◆ WHAT YOU WILL DO ◆
An exact reproduction is needed of every line from the beginning of the data down to and including the line that contains "middle mcp: (181, 294)", minus the pictures.

◆ SUPPLIED RECORDS ◆
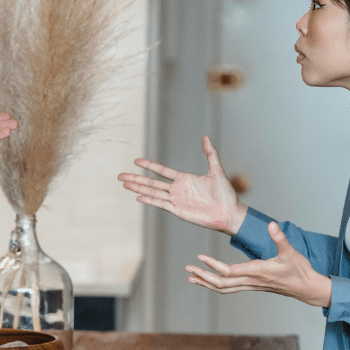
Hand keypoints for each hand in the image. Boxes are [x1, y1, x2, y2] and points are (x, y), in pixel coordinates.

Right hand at [118, 135, 245, 234]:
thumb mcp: (217, 170)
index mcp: (184, 179)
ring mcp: (176, 200)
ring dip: (138, 188)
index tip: (136, 160)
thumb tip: (206, 136)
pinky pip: (160, 204)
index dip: (149, 165)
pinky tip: (138, 197)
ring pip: (152, 192)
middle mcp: (177, 190)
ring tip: (124, 184)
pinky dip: (149, 200)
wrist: (229, 213)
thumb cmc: (225, 193)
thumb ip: (210, 153)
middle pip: (151, 182)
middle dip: (136, 178)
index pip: (162, 171)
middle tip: (120, 176)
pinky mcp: (178, 211)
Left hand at [185, 222, 331, 307]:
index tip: (200, 258)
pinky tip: (208, 281)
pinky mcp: (251, 286)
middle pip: (221, 283)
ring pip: (224, 288)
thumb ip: (280, 238)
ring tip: (191, 278)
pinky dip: (216, 285)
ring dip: (206, 283)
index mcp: (258, 272)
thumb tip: (272, 225)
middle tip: (187, 270)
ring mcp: (250, 285)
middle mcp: (251, 281)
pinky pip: (230, 288)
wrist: (306, 288)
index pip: (230, 271)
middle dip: (203, 276)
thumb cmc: (299, 269)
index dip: (214, 266)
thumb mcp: (291, 252)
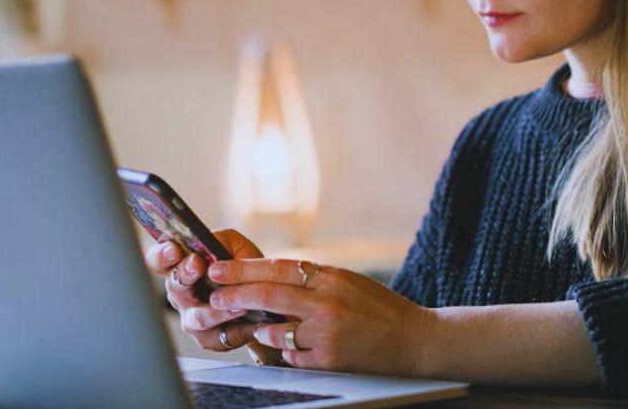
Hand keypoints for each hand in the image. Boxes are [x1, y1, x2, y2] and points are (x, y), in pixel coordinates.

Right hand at [143, 230, 282, 364]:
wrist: (264, 298)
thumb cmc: (243, 268)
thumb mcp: (235, 245)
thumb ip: (221, 240)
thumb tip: (208, 243)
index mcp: (181, 268)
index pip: (158, 261)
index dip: (161, 255)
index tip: (173, 249)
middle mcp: (181, 294)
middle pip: (174, 286)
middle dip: (185, 274)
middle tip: (197, 264)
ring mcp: (191, 318)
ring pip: (197, 317)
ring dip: (216, 310)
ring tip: (237, 303)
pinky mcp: (208, 339)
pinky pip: (218, 337)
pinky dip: (236, 328)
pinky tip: (249, 321)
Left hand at [204, 259, 435, 374]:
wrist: (413, 339)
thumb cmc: (379, 309)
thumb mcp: (348, 282)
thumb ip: (314, 280)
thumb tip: (272, 276)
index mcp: (331, 277)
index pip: (278, 268)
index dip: (243, 269)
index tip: (218, 269)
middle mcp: (327, 302)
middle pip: (268, 295)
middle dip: (234, 295)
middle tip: (214, 296)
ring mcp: (326, 333)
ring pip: (274, 330)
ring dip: (260, 329)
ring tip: (256, 327)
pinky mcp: (328, 359)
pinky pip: (291, 356)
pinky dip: (286, 351)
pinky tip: (293, 347)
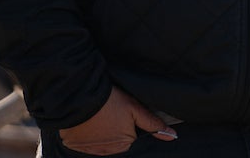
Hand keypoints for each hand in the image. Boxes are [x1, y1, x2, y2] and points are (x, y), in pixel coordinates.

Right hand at [59, 86, 177, 155]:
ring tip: (99, 115)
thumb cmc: (108, 101)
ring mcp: (92, 150)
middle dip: (115, 128)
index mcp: (125, 144)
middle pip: (117, 140)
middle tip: (109, 111)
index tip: (120, 112)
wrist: (78, 98)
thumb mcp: (134, 108)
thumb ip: (153, 123)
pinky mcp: (77, 146)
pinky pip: (86, 142)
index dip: (127, 122)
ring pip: (102, 142)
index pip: (131, 135)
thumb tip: (172, 136)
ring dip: (101, 132)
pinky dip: (87, 134)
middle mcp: (109, 152)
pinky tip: (88, 121)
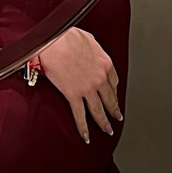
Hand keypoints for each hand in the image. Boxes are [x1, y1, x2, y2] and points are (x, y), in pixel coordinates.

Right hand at [36, 27, 124, 143]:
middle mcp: (100, 78)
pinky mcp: (73, 94)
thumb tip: (89, 50)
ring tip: (108, 130)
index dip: (114, 91)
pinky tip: (86, 136)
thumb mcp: (88, 38)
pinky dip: (84, 128)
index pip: (114, 82)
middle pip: (110, 99)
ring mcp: (87, 88)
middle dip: (114, 110)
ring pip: (98, 110)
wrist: (54, 41)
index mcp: (105, 63)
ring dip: (104, 122)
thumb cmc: (67, 35)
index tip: (113, 96)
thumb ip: (93, 48)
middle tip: (117, 117)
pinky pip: (80, 115)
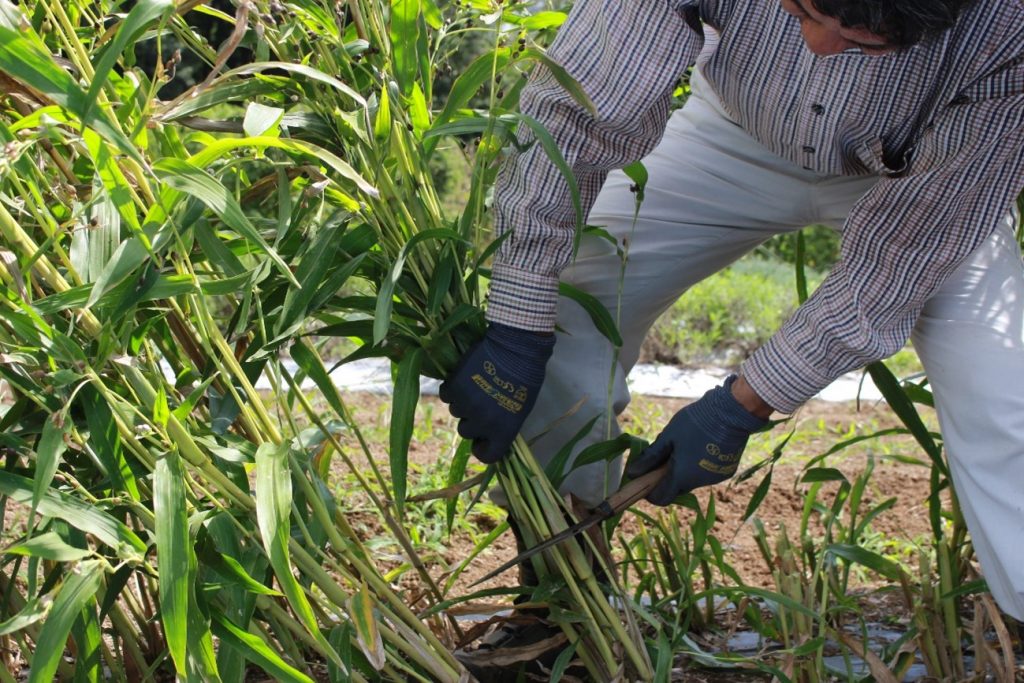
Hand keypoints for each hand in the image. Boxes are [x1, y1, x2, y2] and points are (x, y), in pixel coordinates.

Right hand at [439, 323, 554, 462]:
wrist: (515, 348)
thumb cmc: (526, 376)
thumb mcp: (522, 408)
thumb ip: (503, 423)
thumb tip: (490, 430)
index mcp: (503, 431)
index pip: (487, 455)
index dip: (482, 448)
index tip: (482, 439)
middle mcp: (482, 423)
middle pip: (466, 431)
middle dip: (471, 419)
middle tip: (480, 403)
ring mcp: (466, 406)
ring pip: (455, 411)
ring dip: (463, 401)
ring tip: (476, 384)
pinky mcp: (454, 387)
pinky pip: (446, 394)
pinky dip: (453, 388)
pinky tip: (464, 377)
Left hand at [625, 375, 768, 504]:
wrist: (731, 413)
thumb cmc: (694, 423)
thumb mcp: (668, 436)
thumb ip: (651, 457)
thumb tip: (632, 473)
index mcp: (682, 476)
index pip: (661, 498)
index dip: (650, 493)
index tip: (646, 479)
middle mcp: (699, 482)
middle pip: (677, 488)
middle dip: (667, 478)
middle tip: (664, 458)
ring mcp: (715, 478)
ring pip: (693, 481)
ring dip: (685, 471)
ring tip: (685, 448)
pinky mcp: (726, 471)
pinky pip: (707, 474)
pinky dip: (700, 467)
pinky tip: (701, 448)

◆ ANSWER SPACE ◆
Hand keypoints for each hand in the image. Boxes are [x1, y1, x2, y2] and points are (x, y), in pixel coordinates.

Right hand at [118, 135, 245, 234]:
thumb mcp: (217, 170)
index mcp: (184, 179)
ring mcp: (176, 200)
ring dip: (138, 188)
index tip: (136, 160)
thumb tip: (206, 136)
pinky pip: (160, 204)
index dip: (149, 165)
pinky tip: (138, 197)
ring pip: (152, 192)
middle mcp: (177, 190)
ring tip: (124, 184)
pinky dip: (149, 200)
wrist: (229, 213)
thumb cmc: (225, 193)
thumb ip: (210, 153)
middle pip: (151, 182)
middle dip: (136, 178)
index pip: (162, 171)
middle tip: (120, 176)
pinky mcp: (178, 211)
Left hand at [185, 222, 331, 307]:
index tip: (200, 258)
pinky tip: (208, 281)
pinky mcp: (251, 286)
middle pip: (221, 283)
ring pip: (224, 288)
thumb ip: (280, 238)
ring tip: (191, 278)
pinky dip: (216, 285)
ring dip: (206, 283)
index mcp: (258, 272)
thumb tip: (272, 225)
middle tip: (187, 270)
ring mcp: (250, 285)
middle mcp: (251, 281)
pinky pip: (230, 288)
wrist: (306, 288)
index pip: (230, 271)
middle dip: (203, 276)
thumb cmc: (299, 269)
index dip: (214, 266)
thumb mcp: (291, 252)
Hand keypoints for each hand in the image. Boxes are [x1, y1, x2, y2] and points are (x, y), in pixel coordinates.

Right hand at [143, 230, 282, 364]:
wrist: (264, 298)
thumb cmc: (243, 268)
thumb mcp: (235, 245)
thumb ip: (221, 240)
thumb tip: (208, 243)
index mcp: (181, 268)
index pip: (158, 261)
index dip: (161, 255)
index tip: (173, 249)
middle mcp: (181, 294)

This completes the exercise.